About two weeks ago we went to a school sponsored screening. I could confidently check off almost all areas of development, speech and eating were the two I showed a little concern for. The lady evaluating him (watching him run around like crazy) assured me his speech was above average and his constant cry of hunger was the result of his large frame ("I'm assuming your husband is big like you too?").  Knowing Ben was concerned about his hearing, we took the free hearing test and he passed with flying colors.

Then this week happened.

I don't even know exactly what triggered it, but around last Friday (or was it Wednesday?) he started stuttering more frequently. Saturday he got stuck on "macaroni and cheese" and it's all been down hill from there. And when I say he got stuck on macaroni and cheese, I mean he literally could not say it. All day long he kept trying to push those two words out of his mouth and he just couldn't do it. His mouth would hang open and frustration would flare up in his eyes. He'd clasp his hands over his gaping mouth. He'd scream "I can't do it!" But he just wouldn't stop trying.

Ever since then he has hardly completed a sentence without some major stuttering. He stumbles on nearly every word in simple three word sentences. The other strange change is that he no longer repeats words or phrases as part of his stutter -- now the repetition is just of sounds. Sometimes it isn't even sounds, sometimes he just opens his mouth and lets the air hang out. As if the effort of trying to say a word just sits on the tip of his tongue, with no where to go.

I'm not sure how to help him, but I did call the neighborhood school. I'm getting impatient as I wait for them to return my call. I realize this post probably sounds frantic, but I am trying to stay calm. Earlier today we had some friends over for a play date. I was anxious to see if being around his peers would help him fall back into his confident speech skills. It didn't. It kind of broke my heart to watch him struggle. I even noticed a change in his attitude.

We have a phrase we like to use when he starts to get frustrated, "use your words ... and say how you feel." I found myself telling him to use his words, only to realize that the inability to use his words was exactly what was frustrating him. He resorted to shouting silly phrases and nonsense sounds. His shouting was loud. When he tried to use words and started to stutter his voice just got louder and louder and louder.

I know this too shall pass. And if it doesn't, oh well. But this moment of limbo -- where I sit and wait for a specialist to give us the tools we need -- is causing frustration within myself. Ben keeps telling me this new explosion of stuttering isn't my fault, but it's hard not to think I must have done something to trigger it.
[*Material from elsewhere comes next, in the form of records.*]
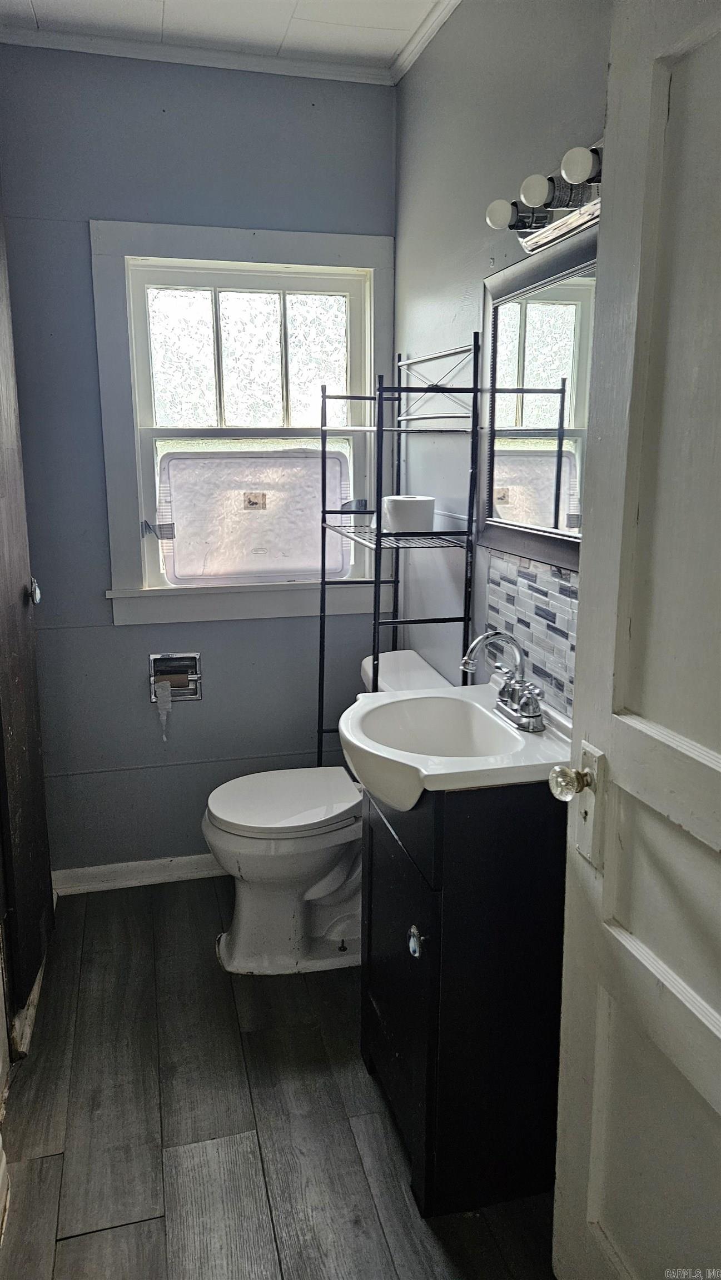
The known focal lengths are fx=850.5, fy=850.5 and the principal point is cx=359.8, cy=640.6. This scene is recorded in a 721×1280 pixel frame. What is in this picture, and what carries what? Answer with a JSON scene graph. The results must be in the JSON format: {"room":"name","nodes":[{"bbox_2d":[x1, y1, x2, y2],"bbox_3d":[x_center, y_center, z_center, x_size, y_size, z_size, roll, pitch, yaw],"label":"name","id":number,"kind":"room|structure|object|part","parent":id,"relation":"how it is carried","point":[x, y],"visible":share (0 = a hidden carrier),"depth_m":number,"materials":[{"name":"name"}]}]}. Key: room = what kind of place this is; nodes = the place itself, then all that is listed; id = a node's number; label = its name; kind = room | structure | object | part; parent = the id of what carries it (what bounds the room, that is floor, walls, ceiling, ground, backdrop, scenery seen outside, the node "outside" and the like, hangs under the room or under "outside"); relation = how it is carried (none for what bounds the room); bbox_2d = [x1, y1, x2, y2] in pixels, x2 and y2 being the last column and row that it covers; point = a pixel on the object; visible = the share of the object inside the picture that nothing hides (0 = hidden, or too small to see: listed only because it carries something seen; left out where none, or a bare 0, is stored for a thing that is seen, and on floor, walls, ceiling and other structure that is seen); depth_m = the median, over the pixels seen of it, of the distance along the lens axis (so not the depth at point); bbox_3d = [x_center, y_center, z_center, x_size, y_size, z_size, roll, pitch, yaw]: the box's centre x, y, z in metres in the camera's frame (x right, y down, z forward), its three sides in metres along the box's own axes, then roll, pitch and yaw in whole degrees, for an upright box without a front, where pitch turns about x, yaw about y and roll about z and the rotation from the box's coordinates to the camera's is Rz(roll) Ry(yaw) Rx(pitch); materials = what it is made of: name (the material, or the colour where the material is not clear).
{"room":"bathroom","nodes":[
{"label":"bathroom","id":0,"kind":"room"},
{"bbox_2d":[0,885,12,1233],"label":"left wall","id":1,"kind":"structure","parent":0,"point":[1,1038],"depth_m":1.93,"materials":[{"name":"white paint"}]},
{"bbox_2d":[0,201,54,1048],"bbox_3d":[-0.856,-0.073,2.093,0.103,2.125,0.758,-3,13,-14],"label":"closet door","id":2,"kind":"structure","parent":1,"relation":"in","point":[19,823],"depth_m":2.16,"materials":[{"name":"brown wood"}]},
{"bbox_2d":[0,46,396,884],"bbox_3d":[-0.538,-0.441,2.766,1.341,2.550,0.119,-3,13,-14],"label":"back wall","id":3,"kind":"structure","parent":0,"point":[122,637],"depth_m":2.62,"materials":[{"name":"blue paint"}]},
{"bbox_2d":[52,853,226,894],"bbox_3d":[-0.479,0.775,2.940,1.188,0.077,0.016,-3,13,-14],"label":"baseboard","id":4,"kind":"structure","parent":3,"relation":"attached to","point":[186,857],"depth_m":2.87,"materials":[{"name":"white paint"}]},
{"bbox_2d":[148,651,202,703],"bbox_3d":[-0.625,0.122,2.846,0.179,0.155,0.106,-3,13,-14],"label":"toilet paper holder","id":5,"kind":"object","parent":3,"relation":"in","point":[154,656],"visible":0.81,"depth_m":2.86,"materials":[{"name":"silver metal"}]},
{"bbox_2d":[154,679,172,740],"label":"toilet paper","id":6,"kind":"object","parent":5,"relation":"hanging from","point":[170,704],"visible":0.96,"depth_m":2.80,"materials":[{"name":"white paper"}]},
{"bbox_2d":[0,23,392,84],"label":"crown molding","id":7,"kind":"structure","parent":3,"relation":"attached to","point":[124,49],"depth_m":2.38,"materials":[{"name":"white paint"}]},
{"bbox_2d":[90,221,393,628],"bbox_3d":[-0.345,-0.666,2.742,0.908,1.214,0.149,-3,13,-14],"label":"window","id":8,"kind":"structure","parent":3,"relation":"in","point":[198,248],"depth_m":2.71,"materials":[{"name":"white paint"}]},
{"bbox_3d":[-0.355,-0.921,2.810,0.612,0.477,0.030,-3,13,-14],"label":"sash","id":9,"kind":"part","parent":8,"relation":"part of","materials":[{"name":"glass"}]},
{"bbox_2d":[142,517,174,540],"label":"tape strip","id":10,"kind":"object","parent":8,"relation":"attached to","point":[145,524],"visible":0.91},
{"bbox_2d":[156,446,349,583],"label":"window panel","id":11,"kind":"object","parent":8,"relation":"in","point":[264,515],"visible":0.98,"depth_m":2.82,"materials":[{"name":"clear plastic"}]},
{"bbox_2d":[0,0,454,76],"bbox_3d":[-0.146,-1.418,1.012,1.792,0.101,3.127,-3,13,-14],"label":"ceiling","id":12,"kind":"structure","parent":0,"point":[44,3],"depth_m":2.26,"materials":[{"name":"white paint"}]},
{"bbox_2d":[0,870,554,1279],"bbox_3d":[-0.105,1.171,1.497,1.680,0.085,3.315,-3,13,-14],"label":"floor","id":13,"kind":"structure","parent":0,"point":[74,1253],"depth_m":1.84,"materials":[{"name":"grey wood"}]},
{"bbox_2d":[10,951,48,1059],"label":"baseboard","id":14,"kind":"structure","parent":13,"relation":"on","point":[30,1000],"depth_m":2.13,"materials":[{"name":"white"}]},
{"bbox_2d":[202,646,454,974],"bbox_3d":[-0.090,0.505,2.464,0.731,0.818,0.489,-3,13,-14],"label":"toilet","id":15,"kind":"object","parent":13,"relation":"on","point":[307,894],"visible":0.64,"depth_m":2.38,"materials":[{"name":"white ceramic"}]},
{"bbox_3d":[-0.218,0.448,2.495,0.452,0.044,0.385,-3,13,-14],"label":"toilet lid","id":16,"kind":"part","parent":15,"relation":"part of","materials":[{"name":"white plastic"}]},
{"bbox_2d":[315,331,480,762],"bbox_3d":[0.077,0.036,2.451,0.305,1.682,0.559,-3,13,-14],"label":"metal shelf rack","id":17,"kind":"object","parent":13,"relation":"on","point":[323,581],"visible":0.71,"depth_m":2.24,"materials":[{"name":"black metal"}]},
{"bbox_2d":[381,495,434,533],"bbox_3d":[0.132,-0.348,2.345,0.143,0.096,0.142,-3,13,-14],"label":"toilet paper roll","id":18,"kind":"object","parent":17,"relation":"on","point":[403,515],"visible":0.96,"depth_m":2.29,"materials":[{"name":"white paper"}]},
{"bbox_2d":[358,768,566,1215],"bbox_3d":[0.225,0.632,1.810,0.393,0.855,0.486,-3,13,-14],"label":"vanity cabinet","id":19,"kind":"object","parent":13,"relation":"on","point":[431,1089],"visible":0.75,"depth_m":1.60,"materials":[{"name":"black wood"}]},
{"bbox_2d":[336,681,569,805],"bbox_3d":[0.186,0.215,1.709,0.459,0.140,0.545,-3,13,-14],"label":"sink","id":20,"kind":"object","parent":19,"relation":"on","point":[531,736],"visible":0.75,"depth_m":1.70,"materials":[{"name":"white ceramic"}]},
{"bbox_2d":[461,628,546,733],"bbox_3d":[0.283,0.070,1.740,0.159,0.187,0.236,-3,13,-14],"label":"faucet","id":21,"kind":"object","parent":20,"relation":"on","point":[527,700],"visible":1,"depth_m":1.73,"materials":[{"name":"silver metal"}]},
{"bbox_2d":[394,0,610,715],"bbox_3d":[0.494,-0.223,1.658,0.117,2.565,2.771,-3,13,-14],"label":"right wall","id":22,"kind":"structure","parent":0,"point":[449,320],"depth_m":2.17,"materials":[{"name":"grey paint"}]},
{"bbox_2d":[389,0,461,85],"bbox_3d":[0.424,-1.439,1.320,0.043,0.056,2.605,-3,13,-14],"label":"crown molding","id":23,"kind":"structure","parent":22,"relation":"attached to","point":[417,51],"depth_m":2.31,"materials":[{"name":"white paint"}]},
{"bbox_2d":[482,550,579,717],"bbox_3d":[0.424,0.008,1.733,0.009,0.301,0.812,-3,13,-14],"label":"tile backsplash","id":24,"kind":"structure","parent":22,"relation":"attached to","point":[531,595],"depth_m":1.85,"materials":[{"name":"tile"}]},
{"bbox_2d":[477,218,596,570],"bbox_3d":[0.402,-0.458,1.657,0.032,0.620,0.798,-3,13,-14],"label":"mirror","id":25,"kind":"object","parent":22,"relation":"attached to","point":[493,456],"visible":0.62,"depth_m":1.76,"materials":[{"name":"black mirror"}]},
{"bbox_2d":[483,139,604,260],"bbox_3d":[0.378,-0.793,1.479,0.150,0.106,0.637,-3,13,-14],"label":"vanity light","id":26,"kind":"object","parent":22,"relation":"attached to","point":[536,220],"visible":0.67,"depth_m":1.55,"materials":[{"name":"silver metal"}]},
{"bbox_2d":[550,0,720,1279],"bbox_3d":[0.453,0.211,0.910,0.166,2.054,0.854,-3,13,-14],"label":"white door","id":27,"kind":"structure","parent":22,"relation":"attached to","point":[719,769],"depth_m":1.12,"materials":[{"name":"white paint"}]}
]}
Curse that macaroni and cheese!

Ah, deep breathe.

And good night. 

1 comment:

Troy and Lisa said...

This happened to us and it corrected itself and went away as quickly as it began. It was so hard to watch. My girl's speech has always been above average and all of a sudden she couldn't get a word out. I remember one time in the car as she couldn't get a word out, or stop the repeating sounds, and I started crying hearing it, then she just cried too. It lasted a few weeks and she'd tell me the words were stuck in her throat and she couldn't get her tongue to say them. We had a well child visit and of course she spoke to the dr stutter free. She assured me it was a common phase of speech development, and sure enough, it disappeared!